American mathematician and blackjack player

Rob Reitzen is an American mathematician and professional blackjack player.

==Biography==
Reitzen studied mathematics and probabilities at the University of California, Los Angeles. He was initially interested in poker, but shifted his focus to blackjack after reading Lawrence Revere's Playing Blackjack as a Business.

In the early 1980s, Reitzen worked with a colleague who later became influential in horse betting technology in Hong Kong. They used emerging computer technology to develop advanced blackjack techniques, including card counting systems, shuffle tracking, and improved methods for memorizing card sequences.

In the early 1990s, Reitzen co-founded CORE, a company that provided financial and operational support to Native American casinos, including supplying both the bankroll and dealers for blackjack games.

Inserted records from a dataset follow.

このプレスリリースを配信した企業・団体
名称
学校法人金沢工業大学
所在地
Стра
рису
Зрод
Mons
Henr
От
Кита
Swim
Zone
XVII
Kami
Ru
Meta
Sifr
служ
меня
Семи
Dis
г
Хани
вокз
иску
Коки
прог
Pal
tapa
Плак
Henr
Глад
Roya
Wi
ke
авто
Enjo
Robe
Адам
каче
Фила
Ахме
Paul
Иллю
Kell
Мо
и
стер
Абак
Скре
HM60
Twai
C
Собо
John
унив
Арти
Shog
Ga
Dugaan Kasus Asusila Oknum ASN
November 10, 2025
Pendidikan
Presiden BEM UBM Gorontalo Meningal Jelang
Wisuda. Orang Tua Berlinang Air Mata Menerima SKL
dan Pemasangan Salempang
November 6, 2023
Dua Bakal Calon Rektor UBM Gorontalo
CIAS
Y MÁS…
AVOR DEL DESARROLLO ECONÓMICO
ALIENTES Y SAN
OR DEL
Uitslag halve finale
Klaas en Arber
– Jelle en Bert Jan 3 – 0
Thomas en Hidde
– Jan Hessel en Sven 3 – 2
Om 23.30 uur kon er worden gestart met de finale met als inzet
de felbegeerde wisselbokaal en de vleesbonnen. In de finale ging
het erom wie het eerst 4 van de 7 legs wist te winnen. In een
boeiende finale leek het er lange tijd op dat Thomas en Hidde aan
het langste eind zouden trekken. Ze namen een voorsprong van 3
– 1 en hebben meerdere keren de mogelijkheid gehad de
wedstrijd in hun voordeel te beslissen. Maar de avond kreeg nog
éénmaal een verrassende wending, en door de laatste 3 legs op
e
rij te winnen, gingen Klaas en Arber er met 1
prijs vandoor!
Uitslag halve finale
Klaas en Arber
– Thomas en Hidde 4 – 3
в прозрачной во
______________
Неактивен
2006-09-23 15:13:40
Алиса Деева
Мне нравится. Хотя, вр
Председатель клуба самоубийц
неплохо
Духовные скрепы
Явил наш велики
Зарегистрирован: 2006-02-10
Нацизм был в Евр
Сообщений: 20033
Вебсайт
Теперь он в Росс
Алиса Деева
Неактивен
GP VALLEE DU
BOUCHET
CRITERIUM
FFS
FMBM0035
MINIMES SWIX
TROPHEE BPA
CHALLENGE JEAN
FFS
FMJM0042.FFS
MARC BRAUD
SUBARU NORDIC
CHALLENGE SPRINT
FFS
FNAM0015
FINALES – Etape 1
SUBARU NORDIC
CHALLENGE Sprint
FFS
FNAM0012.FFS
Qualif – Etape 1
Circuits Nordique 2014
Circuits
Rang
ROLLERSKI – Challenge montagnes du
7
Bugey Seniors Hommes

Reitzen also specialized in Texas hold'em poker and developed a mathematical strategy that led to the formation of a successful team under his guidance, which achieved notable success on the Full Tilt Poker platform. He later developed another mathematical technique with John Wayne and Darrell Miers that was offered as a service to casinos, as well as to stock and futures markets.

In 1997, Reitzen was featured in Esquire magazine in an article titled "Fleecing Las Vegas", which described his use of a technique known as "The Hammer" at Caesars Palace. The method combined card counting, shuffle tracking, ace location, and card sequence memorization, and reportedly resulted in winnings of $500,000.

In 2019, Reitzen was inducted into the Blackjack Hall of Fame.

Reitzen is the founder of Random Order Inc and a co-founder of StyleScan, a B2B software specializing in artificial intelligence.